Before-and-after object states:
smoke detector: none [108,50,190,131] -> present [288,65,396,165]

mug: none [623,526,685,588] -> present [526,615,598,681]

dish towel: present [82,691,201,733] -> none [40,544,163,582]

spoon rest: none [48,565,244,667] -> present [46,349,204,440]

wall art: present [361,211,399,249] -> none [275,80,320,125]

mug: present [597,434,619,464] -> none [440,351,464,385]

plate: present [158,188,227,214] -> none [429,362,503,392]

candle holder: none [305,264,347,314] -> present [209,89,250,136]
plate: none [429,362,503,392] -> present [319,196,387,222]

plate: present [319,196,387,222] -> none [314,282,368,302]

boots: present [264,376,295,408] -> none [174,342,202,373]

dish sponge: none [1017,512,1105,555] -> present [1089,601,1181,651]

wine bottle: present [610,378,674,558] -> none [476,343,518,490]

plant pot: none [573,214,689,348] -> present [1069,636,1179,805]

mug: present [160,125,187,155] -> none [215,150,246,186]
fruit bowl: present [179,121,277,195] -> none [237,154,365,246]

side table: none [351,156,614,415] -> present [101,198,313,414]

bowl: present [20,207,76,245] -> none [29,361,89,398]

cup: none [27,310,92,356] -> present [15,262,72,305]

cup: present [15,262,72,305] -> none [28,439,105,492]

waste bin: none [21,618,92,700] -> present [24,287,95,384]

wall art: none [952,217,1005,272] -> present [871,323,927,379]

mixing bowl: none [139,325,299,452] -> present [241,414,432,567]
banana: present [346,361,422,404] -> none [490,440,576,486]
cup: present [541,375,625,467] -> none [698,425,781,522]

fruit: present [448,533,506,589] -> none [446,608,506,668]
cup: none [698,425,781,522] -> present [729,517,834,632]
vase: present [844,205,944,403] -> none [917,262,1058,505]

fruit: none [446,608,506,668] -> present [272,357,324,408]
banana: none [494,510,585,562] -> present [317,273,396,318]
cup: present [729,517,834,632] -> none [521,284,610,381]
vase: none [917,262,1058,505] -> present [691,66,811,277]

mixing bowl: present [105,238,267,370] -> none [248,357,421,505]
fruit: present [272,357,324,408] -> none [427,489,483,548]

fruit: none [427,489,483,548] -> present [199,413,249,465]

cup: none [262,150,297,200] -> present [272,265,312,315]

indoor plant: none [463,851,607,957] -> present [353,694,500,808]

WORK ORDER:
Output an exact copy of the lines from the one holding "cup: present [541,375,625,467]" to the last line of the data, inclusive, and nothing beyond that range.

ANSWER TO THIS TASK:
cup: present [541,375,625,467] -> none [698,425,781,522]

fruit: present [448,533,506,589] -> none [446,608,506,668]
cup: none [698,425,781,522] -> present [729,517,834,632]
vase: present [844,205,944,403] -> none [917,262,1058,505]

fruit: none [446,608,506,668] -> present [272,357,324,408]
banana: none [494,510,585,562] -> present [317,273,396,318]
cup: present [729,517,834,632] -> none [521,284,610,381]
vase: none [917,262,1058,505] -> present [691,66,811,277]

mixing bowl: present [105,238,267,370] -> none [248,357,421,505]
fruit: present [272,357,324,408] -> none [427,489,483,548]

fruit: none [427,489,483,548] -> present [199,413,249,465]

cup: none [262,150,297,200] -> present [272,265,312,315]

indoor plant: none [463,851,607,957] -> present [353,694,500,808]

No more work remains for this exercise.